- **DIRECTIONS**
Reproduce, exactly and in full, the lines from the one with "Approx. Diameter - 210mm / 8 1/4 inches" through the one with "write this to" in the data below; drop pictures.

(Stored items from a collection)

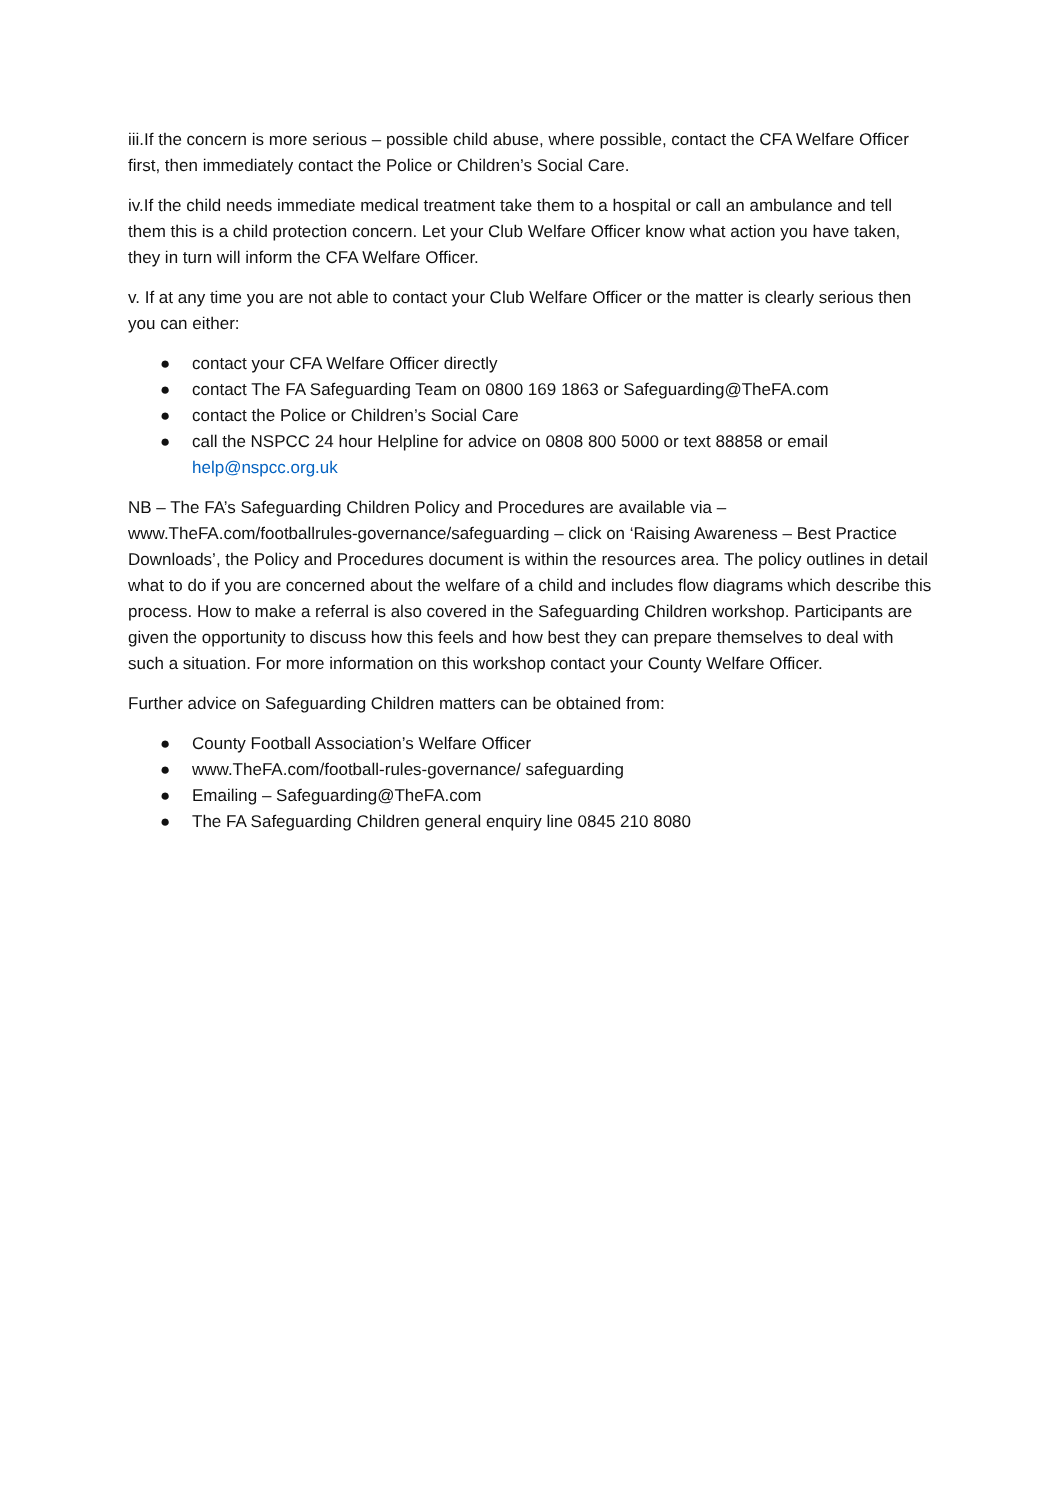iii.If the concern is more serious – possible child abuse, where possible, contact the CFA Welfare Officer first, then immediately contact the Police or Children’s Social Care.
iv.If the child needs immediate medical treatment take them to a hospital or call an ambulance and tell them this is a child protection concern. Let your Club Welfare Officer know what action you have taken, they in turn will inform the CFA Welfare Officer.
v. If at any time you are not able to contact your Club Welfare Officer or the matter is clearly serious then you can either:
● contact your CFA Welfare Officer directly
● contact The FA Safeguarding Team on 0800 169 1863 or Safeguarding@TheFA.com
● contact the Police or Children’s Social Care
● call the NSPCC 24 hour Helpline for advice on 0808 800 5000 or text 88858 or email help@nspcc.org.uk
NB – The FA’s Safeguarding Children Policy and Procedures are available via – www.TheFA.com/footballrules-governance/safeguarding – click on ‘Raising Awareness – Best Practice Downloads’, the Policy and Procedures document is within the resources area. The policy outlines in detail what to do if you are concerned about the welfare of a child and includes flow diagrams which describe this process. How to make a referral is also covered in the Safeguarding Children workshop. Participants are given the opportunity to discuss how this feels and how best they can prepare themselves to deal with such a situation. For more information on this workshop contact your County Welfare Officer.
Further advice on Safeguarding Children matters can be obtained from:
● County Football Association’s Welfare Officer
● www.TheFA.com/football-rules-governance/ safeguarding
● Emailing – Safeguarding@TheFA.com
● The FA Safeguarding Children general enquiry line 0845 210 8080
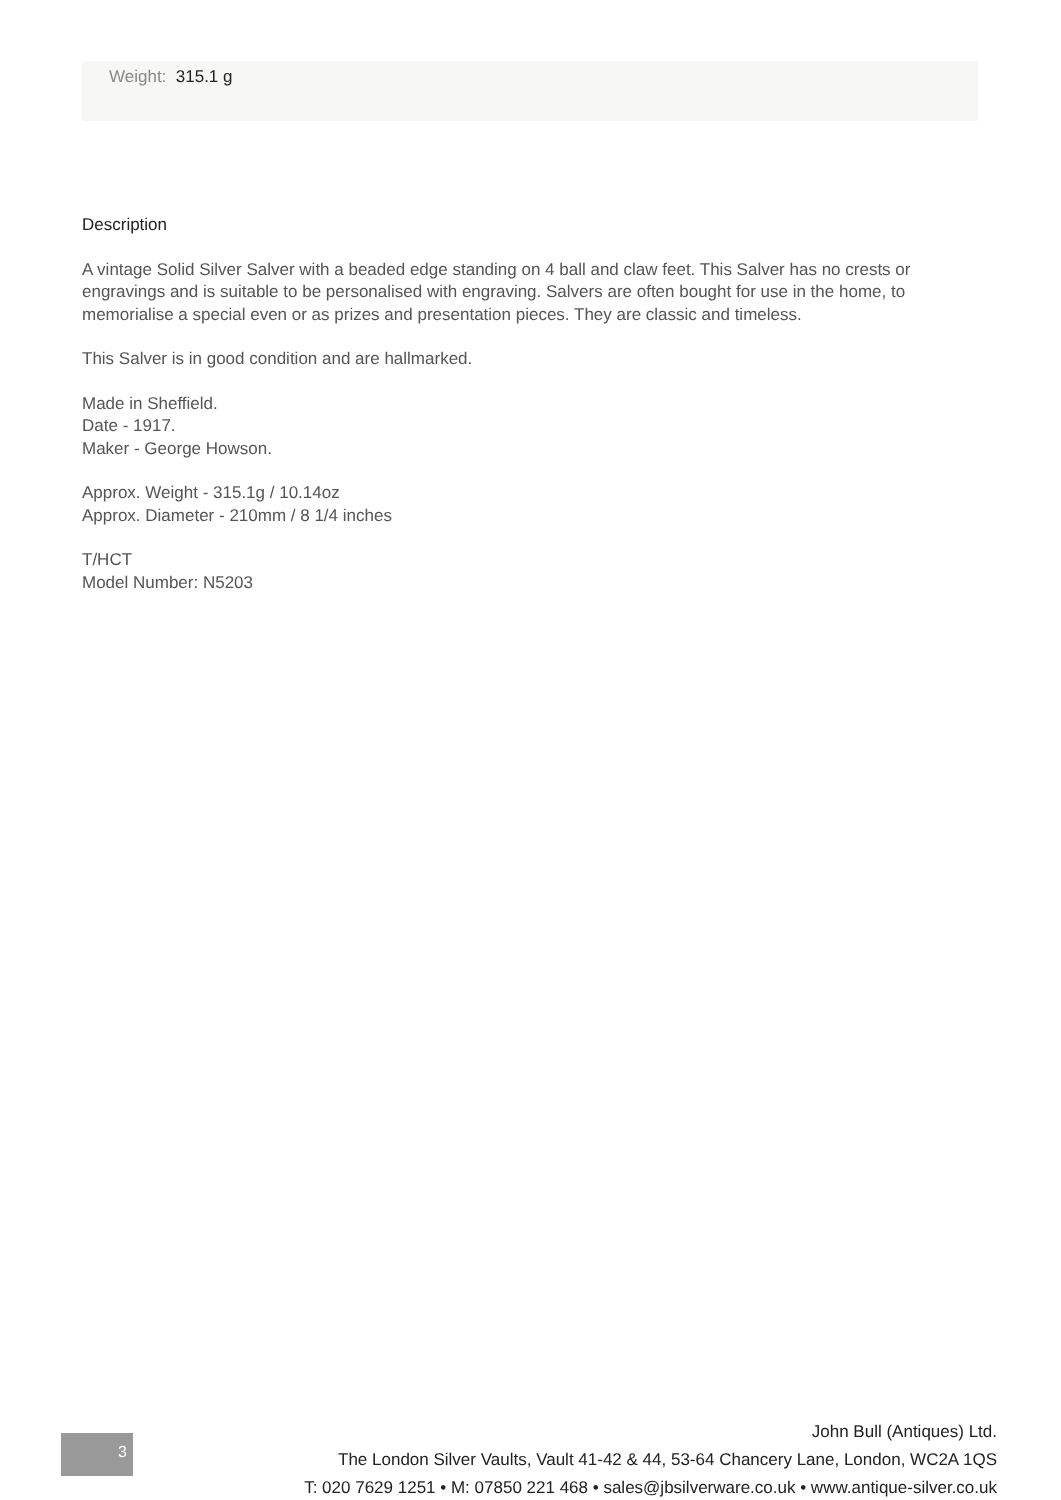Weight: 315.1 g
Description
A vintage Solid Silver Salver with a beaded edge standing on 4 ball and claw feet. This Salver has no crests or engravings and is suitable to be personalised with engraving. Salvers are often bought for use in the home, to memorialise a special even or as prizes and presentation pieces. They are classic and timeless.
This Salver is in good condition and are hallmarked.
Made in Sheffield.
Date - 1917.
Maker - George Howson.
Approx. Weight - 315.1g / 10.14oz
Approx. Diameter - 210mm / 8 1/4 inches
T/HCT
Model Number: N5203
3
John Bull (Antiques) Ltd.
The London Silver Vaults, Vault 41-42 & 44, 53-64 Chancery Lane, London, WC2A 1QS
T: 020 7629 1251 • M: 07850 221 468 • sales@jbsilverware.co.uk • www.antique-silver.co.uk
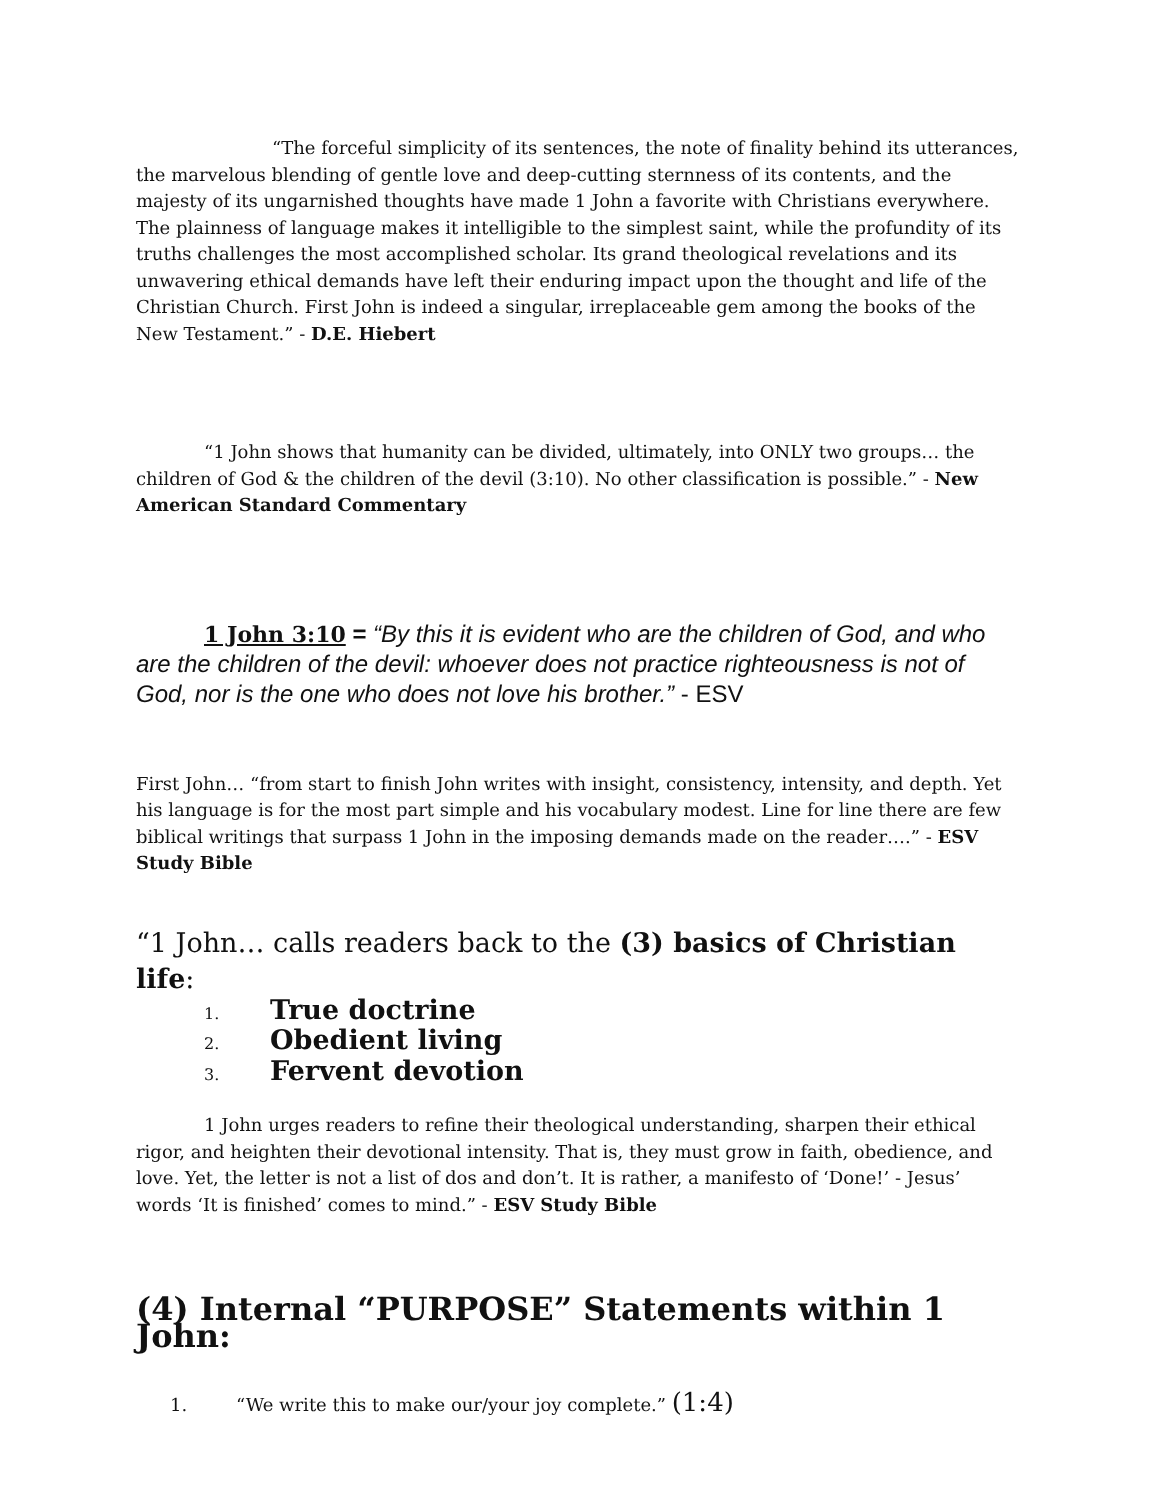“The forceful simplicity of its sentences, the note of finality behind its utterances, the marvelous blending of gentle love and deep-cutting sternness of its contents, and the majesty of its ungarnished thoughts have made 1 John a favorite with Christians everywhere. The plainness of language makes it intelligible to the simplest saint, while the profundity of its truths challenges the most accomplished scholar. Its grand theological revelations and its unwavering ethical demands have left their enduring impact upon the thought and life of the Christian Church. First John is indeed a singular, irreplaceable gem among the books of the New Testament.” - D.E. Hiebert
“1 John shows that humanity can be divided, ultimately, into ONLY two groups… the children of God & the children of the devil (3:10). No other classification is possible.” - New American Standard Commentary
1 John 3:10 = “By this it is evident who are the children of God, and who are the children of the devil: whoever does not practice righteousness is not of God, nor is the one who does not love his brother.” - ESV
First John… “from start to finish John writes with insight, consistency, intensity, and depth. Yet his language is for the most part simple and his vocabulary modest. Line for line there are few biblical writings that surpass 1 John in the imposing demands made on the reader….” - ESV Study Bible
“1 John… calls readers back to the (3) basics of Christian life:
1. True doctrine
2. Obedient living
3. Fervent devotion
1 John urges readers to refine their theological understanding, sharpen their ethical rigor, and heighten their devotional intensity. That is, they must grow in faith, obedience, and love. Yet, the letter is not a list of dos and don’t. It is rather, a manifesto of ‘Done!’ - Jesus’ words ‘It is finished’ comes to mind.” - ESV Study Bible
(4) Internal “PURPOSE” Statements within 1 John:
1. “We write this to make our/your joy complete.” (1:4)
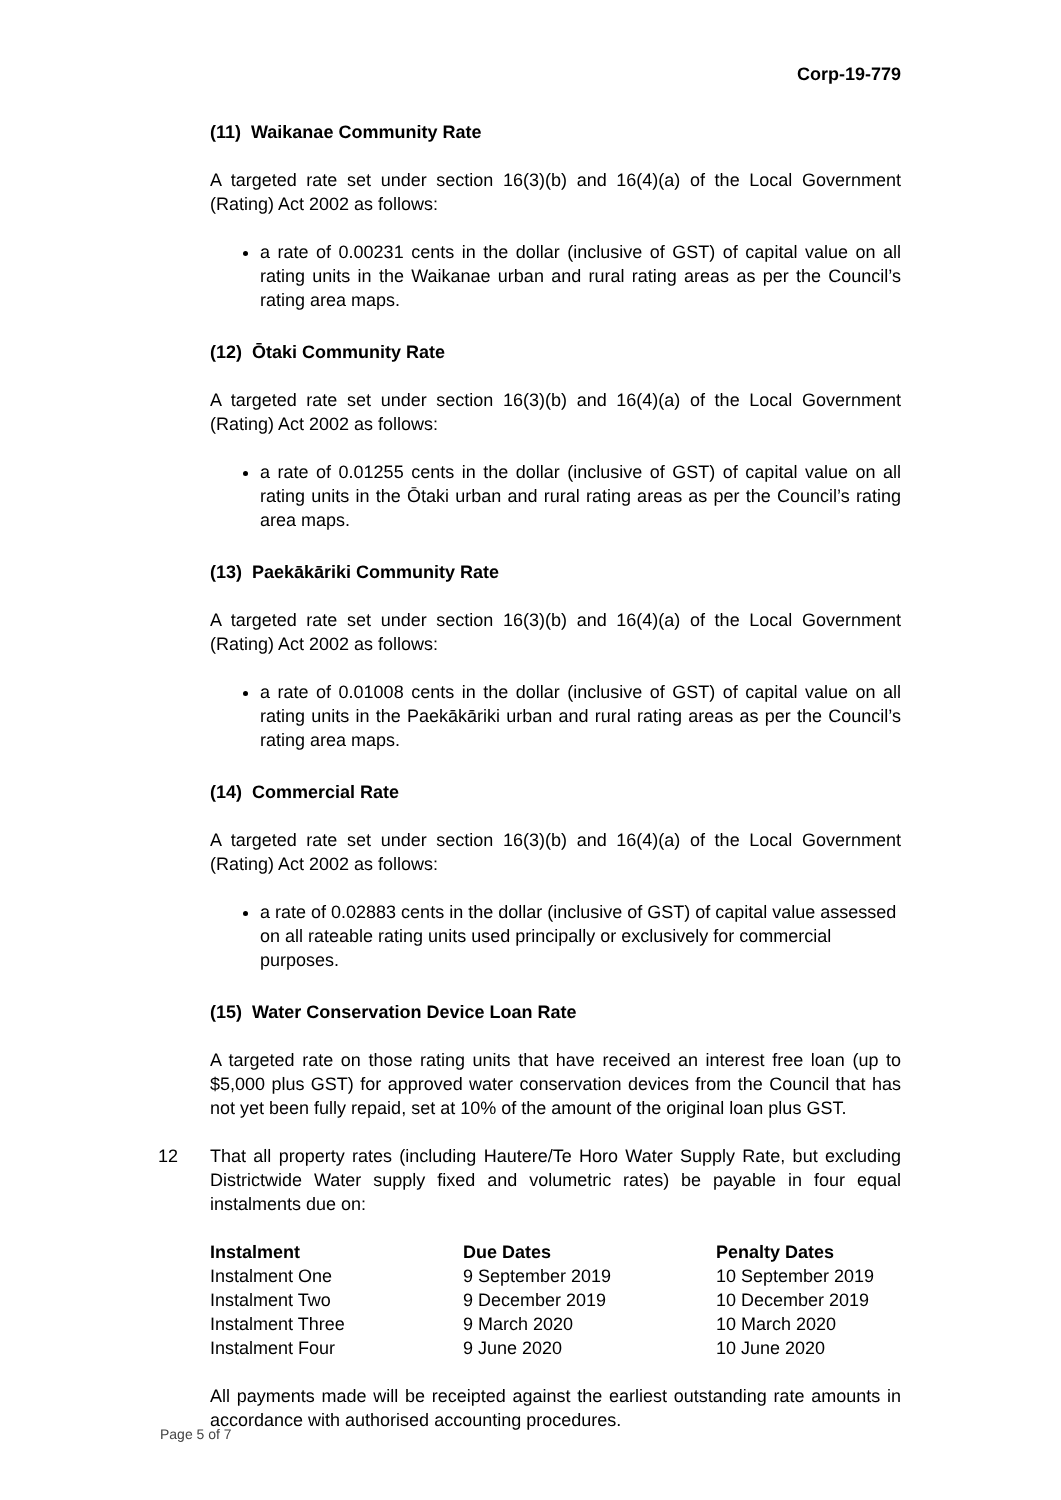Corp-19-779
(11) Waikanae Community Rate
A targeted rate set under section 16(3)(b) and 16(4)(a) of the Local Government (Rating) Act 2002 as follows:
a rate of 0.00231 cents in the dollar (inclusive of GST) of capital value on all rating units in the Waikanae urban and rural rating areas as per the Council’s rating area maps.
(12) Ōtaki Community Rate
A targeted rate set under section 16(3)(b) and 16(4)(a) of the Local Government (Rating) Act 2002 as follows:
a rate of 0.01255 cents in the dollar (inclusive of GST) of capital value on all rating units in the Ōtaki urban and rural rating areas as per the Council’s rating area maps.
(13) Paekākāriki Community Rate
A targeted rate set under section 16(3)(b) and 16(4)(a) of the Local Government (Rating) Act 2002 as follows:
a rate of 0.01008 cents in the dollar (inclusive of GST) of capital value on all rating units in the Paekākāriki urban and rural rating areas as per the Council’s rating area maps.
(14) Commercial Rate
A targeted rate set under section 16(3)(b) and 16(4)(a) of the Local Government (Rating) Act 2002 as follows:
a rate of 0.02883 cents in the dollar (inclusive of GST) of capital value assessed on all rateable rating units used principally or exclusively for commercial purposes.
(15) Water Conservation Device Loan Rate
A targeted rate on those rating units that have received an interest free loan (up to $5,000 plus GST) for approved water conservation devices from the Council that has not yet been fully repaid, set at 10% of the amount of the original loan plus GST.
12 That all property rates (including Hautere/Te Horo Water Supply Rate, but excluding Districtwide Water supply fixed and volumetric rates) be payable in four equal instalments due on:
| Instalment | Due Dates | Penalty Dates |
| --- | --- | --- |
| Instalment One | 9 September 2019 | 10 September 2019 |
| Instalment Two | 9 December 2019 | 10 December 2019 |
| Instalment Three | 9 March 2020 | 10 March 2020 |
| Instalment Four | 9 June 2020 | 10 June 2020 |
All payments made will be receipted against the earliest outstanding rate amounts in accordance with authorised accounting procedures.
Page 5 of 7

- **ANSWER TO THIS TASK**
Approx. Diameter - 210mm / 8 1/4 inches
T/HCT
Model Number: N5203
3
John Bull (Antiques) Ltd.
The London Silver Vaults, Vault 41-42 & 44, 53-64 Chancery Lane, London, WC2A 1QS
T: 020 7629 1251 • M: 07850 221 468 • sales@jbsilverware.co.uk • www.antique-silver.co.uk
“The forceful simplicity of its sentences, the note of finality behind its utterances, the marvelous blending of gentle love and deep-cutting sternness of its contents, and the majesty of its ungarnished thoughts have made 1 John a favorite with Christians everywhere. The plainness of language makes it intelligible to the simplest saint, while the profundity of its truths challenges the most accomplished scholar. Its grand theological revelations and its unwavering ethical demands have left their enduring impact upon the thought and life of the Christian Church. First John is indeed a singular, irreplaceable gem among the books of the New Testament.” - D.E. Hiebert
“1 John shows that humanity can be divided, ultimately, into ONLY two groups… the children of God & the children of the devil (3:10). No other classification is possible.” - New American Standard Commentary
1 John 3:10 = “By this it is evident who are the children of God, and who are the children of the devil: whoever does not practice righteousness is not of God, nor is the one who does not love his brother.” - ESV
First John… “from start to finish John writes with insight, consistency, intensity, and depth. Yet his language is for the most part simple and his vocabulary modest. Line for line there are few biblical writings that surpass 1 John in the imposing demands made on the reader….” - ESV Study Bible
“1 John… calls readers back to the (3) basics of Christian life:
1. True doctrine
2. Obedient living
3. Fervent devotion
1 John urges readers to refine their theological understanding, sharpen their ethical rigor, and heighten their devotional intensity. That is, they must grow in faith, obedience, and love. Yet, the letter is not a list of dos and don’t. It is rather, a manifesto of ‘Done!’ - Jesus’ words ‘It is finished’ comes to mind.” - ESV Study Bible
(4) Internal “PURPOSE” Statements within 1 John:
1. “We write this to make our/your joy complete.” (1:4)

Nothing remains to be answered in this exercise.